■ **Written instruction**
Write out, word for word, the part of the home operations repository text below starting at "- rook: Distributed" and ending at "and sending alerts.".

+++ Given text +++

👋 Welcome to my Home Operations repository. This is a mono repository for my home infrastructure and Kubernetes cluster. I try to adhere to Infrastructure as Code (IaC) and GitOps practices using tools like Ansible, Kubernetes, Flux, Renovate and GitHub Actions.
If you like this project, please consider supporting the work of onedr0p and bjw-s.
My Kubernetes cluster is a hyper-converged cluster deployed with Talos on three bare-metal nodes. Workloads and block storage share the same available resources backed by Rook Ceph on Samsung SSDs, while I have a separate server with NFS shares for media libraries and backups.
- actions-runner-controller: Self-hosted Github runners using Renovate.
- cert-manager: Automates SSL/TLS certificate management.
- cilium: eBPF-based Kubernetes CNI.
- cloudflared: Enables Cloudflare's Zero Trust Network Access.
- external-dns: Automatically syncs DNS records to my DNS provider.
- external-secrets: Managed Kubernetes secrets using aKeyless.
- generic-device-plugin: Allocates linux devices to pods (squat.ai/tun).
- envoy-gateway: Envoy Proxy to manage service-to-service communication and proxying.
- nvidia-device-plugin: Provides nvidia.com/gpu resource to pods.
- openebs: CNI for ephemeral local storage.
- rook: Distributed block storage for peristent storage.
- spegel: Stateless cluster local OCI registry mirror.
- tuppr: Automatic Talos and Kubernetes upgrades.
- unifi-dns: External-DNS Webhook to manage UniFi DNS Records.
- volsync: Backup and recovery of persistent volume claims.
- alertmanager: Handles processing and sending alerts.
- blackbox-exporter: Probe external endpoint ports for success/failure.
- fluent-bit: Log processor.
- gatus: High level status dashboard.
- grafana: Data visualization platform.
- karma: Alertmanager dashboard, based on Cloudflare's unsee.
- keda: Autoscales containers on events (i.e. blackbox reports NFS share is down).

+++ Listed entries +++

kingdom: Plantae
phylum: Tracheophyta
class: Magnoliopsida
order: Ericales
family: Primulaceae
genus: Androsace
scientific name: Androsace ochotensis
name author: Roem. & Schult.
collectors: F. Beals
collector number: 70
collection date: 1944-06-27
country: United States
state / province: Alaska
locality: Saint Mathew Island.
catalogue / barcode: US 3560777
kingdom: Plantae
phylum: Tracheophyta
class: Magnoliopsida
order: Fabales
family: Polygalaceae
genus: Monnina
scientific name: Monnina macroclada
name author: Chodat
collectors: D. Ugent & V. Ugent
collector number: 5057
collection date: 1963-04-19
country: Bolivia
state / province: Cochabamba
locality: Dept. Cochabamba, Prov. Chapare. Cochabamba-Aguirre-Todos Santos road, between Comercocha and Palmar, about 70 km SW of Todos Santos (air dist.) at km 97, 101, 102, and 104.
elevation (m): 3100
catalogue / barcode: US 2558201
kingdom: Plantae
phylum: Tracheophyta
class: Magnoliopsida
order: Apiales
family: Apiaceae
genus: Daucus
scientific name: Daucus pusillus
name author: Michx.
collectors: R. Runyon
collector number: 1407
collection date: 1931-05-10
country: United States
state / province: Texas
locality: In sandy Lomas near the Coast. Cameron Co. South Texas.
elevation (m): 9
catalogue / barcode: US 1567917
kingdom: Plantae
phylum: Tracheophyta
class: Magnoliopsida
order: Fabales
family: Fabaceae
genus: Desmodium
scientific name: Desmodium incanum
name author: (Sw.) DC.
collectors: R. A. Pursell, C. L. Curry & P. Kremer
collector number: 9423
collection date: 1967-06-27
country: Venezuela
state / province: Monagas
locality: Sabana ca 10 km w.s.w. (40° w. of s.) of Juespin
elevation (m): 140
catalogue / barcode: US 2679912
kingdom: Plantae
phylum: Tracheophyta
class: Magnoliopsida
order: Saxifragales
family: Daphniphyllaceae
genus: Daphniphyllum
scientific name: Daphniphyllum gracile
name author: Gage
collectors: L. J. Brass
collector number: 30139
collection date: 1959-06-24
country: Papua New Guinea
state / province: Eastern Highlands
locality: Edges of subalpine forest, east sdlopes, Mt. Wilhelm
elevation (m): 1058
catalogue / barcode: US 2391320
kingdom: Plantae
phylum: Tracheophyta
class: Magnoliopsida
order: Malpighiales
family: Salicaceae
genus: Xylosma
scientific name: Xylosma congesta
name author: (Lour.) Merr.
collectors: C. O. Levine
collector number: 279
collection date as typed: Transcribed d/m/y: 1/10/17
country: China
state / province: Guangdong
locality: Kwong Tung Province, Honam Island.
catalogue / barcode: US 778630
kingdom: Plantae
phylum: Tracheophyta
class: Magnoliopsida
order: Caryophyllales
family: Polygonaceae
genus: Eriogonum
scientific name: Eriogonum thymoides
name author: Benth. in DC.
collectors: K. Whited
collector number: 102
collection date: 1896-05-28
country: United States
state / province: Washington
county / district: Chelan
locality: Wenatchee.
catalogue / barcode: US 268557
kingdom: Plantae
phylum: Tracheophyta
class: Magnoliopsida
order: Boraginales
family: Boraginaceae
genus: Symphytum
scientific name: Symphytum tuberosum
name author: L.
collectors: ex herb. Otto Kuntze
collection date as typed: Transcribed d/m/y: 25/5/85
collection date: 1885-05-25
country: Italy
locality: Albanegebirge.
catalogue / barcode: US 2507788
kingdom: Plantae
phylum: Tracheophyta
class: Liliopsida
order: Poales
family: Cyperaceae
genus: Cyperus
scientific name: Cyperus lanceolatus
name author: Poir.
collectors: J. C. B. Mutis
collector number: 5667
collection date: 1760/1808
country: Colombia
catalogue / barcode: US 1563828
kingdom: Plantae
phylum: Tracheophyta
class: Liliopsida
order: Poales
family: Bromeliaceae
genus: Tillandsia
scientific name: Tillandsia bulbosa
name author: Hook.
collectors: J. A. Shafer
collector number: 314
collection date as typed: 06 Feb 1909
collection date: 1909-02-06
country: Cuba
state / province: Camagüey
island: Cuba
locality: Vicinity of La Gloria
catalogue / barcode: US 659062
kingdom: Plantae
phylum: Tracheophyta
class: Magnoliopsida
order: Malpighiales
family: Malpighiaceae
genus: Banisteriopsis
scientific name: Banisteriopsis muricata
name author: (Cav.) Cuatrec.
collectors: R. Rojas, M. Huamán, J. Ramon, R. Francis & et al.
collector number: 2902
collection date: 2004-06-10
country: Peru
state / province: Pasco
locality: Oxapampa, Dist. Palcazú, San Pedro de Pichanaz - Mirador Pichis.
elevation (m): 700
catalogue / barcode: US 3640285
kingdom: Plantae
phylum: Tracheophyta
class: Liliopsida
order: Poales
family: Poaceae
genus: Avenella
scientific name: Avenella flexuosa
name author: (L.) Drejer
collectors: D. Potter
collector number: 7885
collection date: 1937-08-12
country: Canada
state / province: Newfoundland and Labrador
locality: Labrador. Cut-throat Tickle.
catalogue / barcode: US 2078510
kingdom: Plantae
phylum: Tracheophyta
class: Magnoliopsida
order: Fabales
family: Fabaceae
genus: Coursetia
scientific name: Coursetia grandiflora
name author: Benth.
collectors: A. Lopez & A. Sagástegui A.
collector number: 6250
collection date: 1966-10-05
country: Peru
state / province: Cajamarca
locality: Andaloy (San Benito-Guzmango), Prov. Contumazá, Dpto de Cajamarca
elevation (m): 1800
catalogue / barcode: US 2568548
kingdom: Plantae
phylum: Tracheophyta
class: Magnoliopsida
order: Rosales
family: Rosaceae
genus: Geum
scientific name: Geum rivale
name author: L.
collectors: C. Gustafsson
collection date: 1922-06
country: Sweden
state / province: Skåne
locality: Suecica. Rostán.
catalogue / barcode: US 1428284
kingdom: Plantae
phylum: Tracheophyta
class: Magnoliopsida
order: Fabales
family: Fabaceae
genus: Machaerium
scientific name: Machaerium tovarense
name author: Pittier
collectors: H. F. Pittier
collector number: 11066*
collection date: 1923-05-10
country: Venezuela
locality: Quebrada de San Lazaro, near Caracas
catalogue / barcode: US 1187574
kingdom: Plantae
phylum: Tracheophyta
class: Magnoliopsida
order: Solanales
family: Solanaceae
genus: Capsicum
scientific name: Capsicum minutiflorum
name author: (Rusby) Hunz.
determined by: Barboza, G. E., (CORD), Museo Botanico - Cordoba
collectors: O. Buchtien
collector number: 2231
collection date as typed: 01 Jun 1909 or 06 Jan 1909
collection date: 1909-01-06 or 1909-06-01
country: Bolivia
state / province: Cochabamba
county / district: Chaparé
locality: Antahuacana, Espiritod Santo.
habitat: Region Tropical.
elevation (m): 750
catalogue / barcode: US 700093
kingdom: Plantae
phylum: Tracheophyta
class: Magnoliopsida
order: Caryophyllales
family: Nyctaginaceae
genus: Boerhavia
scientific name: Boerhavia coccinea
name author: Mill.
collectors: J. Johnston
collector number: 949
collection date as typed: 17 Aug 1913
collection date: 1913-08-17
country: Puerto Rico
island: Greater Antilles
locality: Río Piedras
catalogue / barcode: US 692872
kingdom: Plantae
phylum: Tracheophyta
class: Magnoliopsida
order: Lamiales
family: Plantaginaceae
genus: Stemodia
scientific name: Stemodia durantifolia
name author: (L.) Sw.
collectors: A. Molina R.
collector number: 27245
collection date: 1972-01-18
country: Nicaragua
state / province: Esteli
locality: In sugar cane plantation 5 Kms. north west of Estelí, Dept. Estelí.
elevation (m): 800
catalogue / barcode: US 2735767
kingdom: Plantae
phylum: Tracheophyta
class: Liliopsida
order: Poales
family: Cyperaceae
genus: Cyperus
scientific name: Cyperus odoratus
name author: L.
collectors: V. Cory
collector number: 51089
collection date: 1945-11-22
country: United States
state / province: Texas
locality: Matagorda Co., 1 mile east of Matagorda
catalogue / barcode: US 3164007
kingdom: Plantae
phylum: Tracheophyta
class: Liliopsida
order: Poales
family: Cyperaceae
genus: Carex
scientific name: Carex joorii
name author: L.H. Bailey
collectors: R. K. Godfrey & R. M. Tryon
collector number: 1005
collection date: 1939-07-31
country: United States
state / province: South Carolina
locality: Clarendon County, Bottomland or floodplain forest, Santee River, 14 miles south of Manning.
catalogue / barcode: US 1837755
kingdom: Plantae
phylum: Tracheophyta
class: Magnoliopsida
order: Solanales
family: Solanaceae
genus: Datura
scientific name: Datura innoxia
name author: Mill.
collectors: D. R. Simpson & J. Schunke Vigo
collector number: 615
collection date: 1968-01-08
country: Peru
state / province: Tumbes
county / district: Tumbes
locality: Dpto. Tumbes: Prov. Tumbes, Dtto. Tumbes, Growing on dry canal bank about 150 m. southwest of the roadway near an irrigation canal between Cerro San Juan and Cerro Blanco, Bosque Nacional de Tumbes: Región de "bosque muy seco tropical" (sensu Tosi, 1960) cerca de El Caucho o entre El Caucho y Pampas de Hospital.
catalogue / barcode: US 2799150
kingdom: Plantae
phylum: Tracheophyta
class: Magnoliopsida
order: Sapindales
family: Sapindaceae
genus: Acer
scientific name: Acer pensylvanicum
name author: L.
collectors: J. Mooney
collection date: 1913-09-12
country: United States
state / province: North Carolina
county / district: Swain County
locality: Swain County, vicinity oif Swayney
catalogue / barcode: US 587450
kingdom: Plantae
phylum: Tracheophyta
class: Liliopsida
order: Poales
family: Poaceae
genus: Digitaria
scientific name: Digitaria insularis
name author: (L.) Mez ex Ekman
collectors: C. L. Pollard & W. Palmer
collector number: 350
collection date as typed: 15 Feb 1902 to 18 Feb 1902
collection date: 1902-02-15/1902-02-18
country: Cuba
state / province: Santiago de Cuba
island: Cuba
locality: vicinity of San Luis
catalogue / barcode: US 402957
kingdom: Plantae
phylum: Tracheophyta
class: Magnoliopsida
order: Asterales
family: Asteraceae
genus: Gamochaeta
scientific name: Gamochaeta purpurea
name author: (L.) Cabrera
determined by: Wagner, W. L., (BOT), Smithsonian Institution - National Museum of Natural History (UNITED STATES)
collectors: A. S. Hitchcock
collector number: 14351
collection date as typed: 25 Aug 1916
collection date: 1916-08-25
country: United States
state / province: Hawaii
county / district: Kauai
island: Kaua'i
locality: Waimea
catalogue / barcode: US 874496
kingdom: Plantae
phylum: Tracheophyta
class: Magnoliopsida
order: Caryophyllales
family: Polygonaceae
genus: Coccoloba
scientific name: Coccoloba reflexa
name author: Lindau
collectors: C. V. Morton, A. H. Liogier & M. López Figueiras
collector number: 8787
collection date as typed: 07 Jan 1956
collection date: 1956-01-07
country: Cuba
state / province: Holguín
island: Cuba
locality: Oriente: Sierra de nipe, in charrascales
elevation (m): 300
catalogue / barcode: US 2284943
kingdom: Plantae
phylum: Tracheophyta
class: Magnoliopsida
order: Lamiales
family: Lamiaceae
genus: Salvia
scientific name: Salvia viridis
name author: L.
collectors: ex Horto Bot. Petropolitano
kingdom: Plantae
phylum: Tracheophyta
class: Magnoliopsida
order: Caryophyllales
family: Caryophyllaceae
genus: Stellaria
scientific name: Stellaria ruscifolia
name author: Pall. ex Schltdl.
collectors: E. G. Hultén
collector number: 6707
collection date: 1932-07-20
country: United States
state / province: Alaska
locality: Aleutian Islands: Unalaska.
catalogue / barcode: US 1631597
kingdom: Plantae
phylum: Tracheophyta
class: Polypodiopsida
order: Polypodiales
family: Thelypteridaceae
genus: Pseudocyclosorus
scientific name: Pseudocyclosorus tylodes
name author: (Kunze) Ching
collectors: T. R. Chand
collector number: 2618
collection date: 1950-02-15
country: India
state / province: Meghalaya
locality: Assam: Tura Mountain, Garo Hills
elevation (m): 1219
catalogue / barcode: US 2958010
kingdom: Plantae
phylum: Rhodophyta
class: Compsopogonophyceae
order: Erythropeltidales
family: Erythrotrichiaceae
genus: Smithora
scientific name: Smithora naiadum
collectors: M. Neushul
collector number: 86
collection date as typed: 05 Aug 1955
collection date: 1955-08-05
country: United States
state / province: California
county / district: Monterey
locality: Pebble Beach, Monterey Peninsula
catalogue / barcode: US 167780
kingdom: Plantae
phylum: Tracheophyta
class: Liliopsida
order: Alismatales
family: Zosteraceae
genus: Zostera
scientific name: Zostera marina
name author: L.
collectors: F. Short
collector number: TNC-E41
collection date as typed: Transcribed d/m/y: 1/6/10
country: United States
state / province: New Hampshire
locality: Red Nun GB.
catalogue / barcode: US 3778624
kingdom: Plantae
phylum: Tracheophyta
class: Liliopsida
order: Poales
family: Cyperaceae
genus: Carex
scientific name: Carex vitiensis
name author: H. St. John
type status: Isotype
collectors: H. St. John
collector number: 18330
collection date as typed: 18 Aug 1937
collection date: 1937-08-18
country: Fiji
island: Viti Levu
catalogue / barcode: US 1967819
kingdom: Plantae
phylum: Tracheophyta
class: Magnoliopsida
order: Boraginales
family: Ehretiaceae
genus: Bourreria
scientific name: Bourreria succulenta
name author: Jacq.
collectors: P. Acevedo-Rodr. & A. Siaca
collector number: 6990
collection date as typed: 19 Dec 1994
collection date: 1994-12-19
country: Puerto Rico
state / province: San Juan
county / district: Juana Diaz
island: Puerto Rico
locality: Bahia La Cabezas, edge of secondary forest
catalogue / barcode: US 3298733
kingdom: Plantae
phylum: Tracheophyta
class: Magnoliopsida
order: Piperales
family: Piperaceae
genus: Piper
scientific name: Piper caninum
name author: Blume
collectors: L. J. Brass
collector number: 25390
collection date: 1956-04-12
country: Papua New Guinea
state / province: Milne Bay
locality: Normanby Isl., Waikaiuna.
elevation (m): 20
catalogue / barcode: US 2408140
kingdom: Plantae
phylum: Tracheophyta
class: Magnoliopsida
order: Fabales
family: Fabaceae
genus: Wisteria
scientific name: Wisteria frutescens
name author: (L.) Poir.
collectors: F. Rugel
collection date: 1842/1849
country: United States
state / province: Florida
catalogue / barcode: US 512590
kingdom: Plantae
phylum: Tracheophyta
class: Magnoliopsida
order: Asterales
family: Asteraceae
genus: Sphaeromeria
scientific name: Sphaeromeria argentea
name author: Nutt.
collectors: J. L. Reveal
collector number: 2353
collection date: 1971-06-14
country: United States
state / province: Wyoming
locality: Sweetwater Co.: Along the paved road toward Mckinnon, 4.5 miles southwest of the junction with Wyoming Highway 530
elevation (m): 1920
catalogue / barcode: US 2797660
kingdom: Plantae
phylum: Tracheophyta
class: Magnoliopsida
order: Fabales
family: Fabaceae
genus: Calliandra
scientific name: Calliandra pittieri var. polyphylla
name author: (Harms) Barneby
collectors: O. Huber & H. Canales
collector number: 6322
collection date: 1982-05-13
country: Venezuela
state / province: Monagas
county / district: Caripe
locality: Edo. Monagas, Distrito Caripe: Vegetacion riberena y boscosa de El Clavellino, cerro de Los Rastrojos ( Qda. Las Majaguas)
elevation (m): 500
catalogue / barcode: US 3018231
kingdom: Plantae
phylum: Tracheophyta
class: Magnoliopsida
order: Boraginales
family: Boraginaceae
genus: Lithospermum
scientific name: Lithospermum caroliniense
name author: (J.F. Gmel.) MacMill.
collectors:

+++

■ **Solved exercise**
- rook: Distributed block storage for peristent storage.
- spegel: Stateless cluster local OCI registry mirror.
- tuppr: Automatic Talos and Kubernetes upgrades.
- unifi-dns: External-DNS Webhook to manage UniFi DNS Records.
- volsync: Backup and recovery of persistent volume claims.
- alertmanager: Handles processing and sending alerts.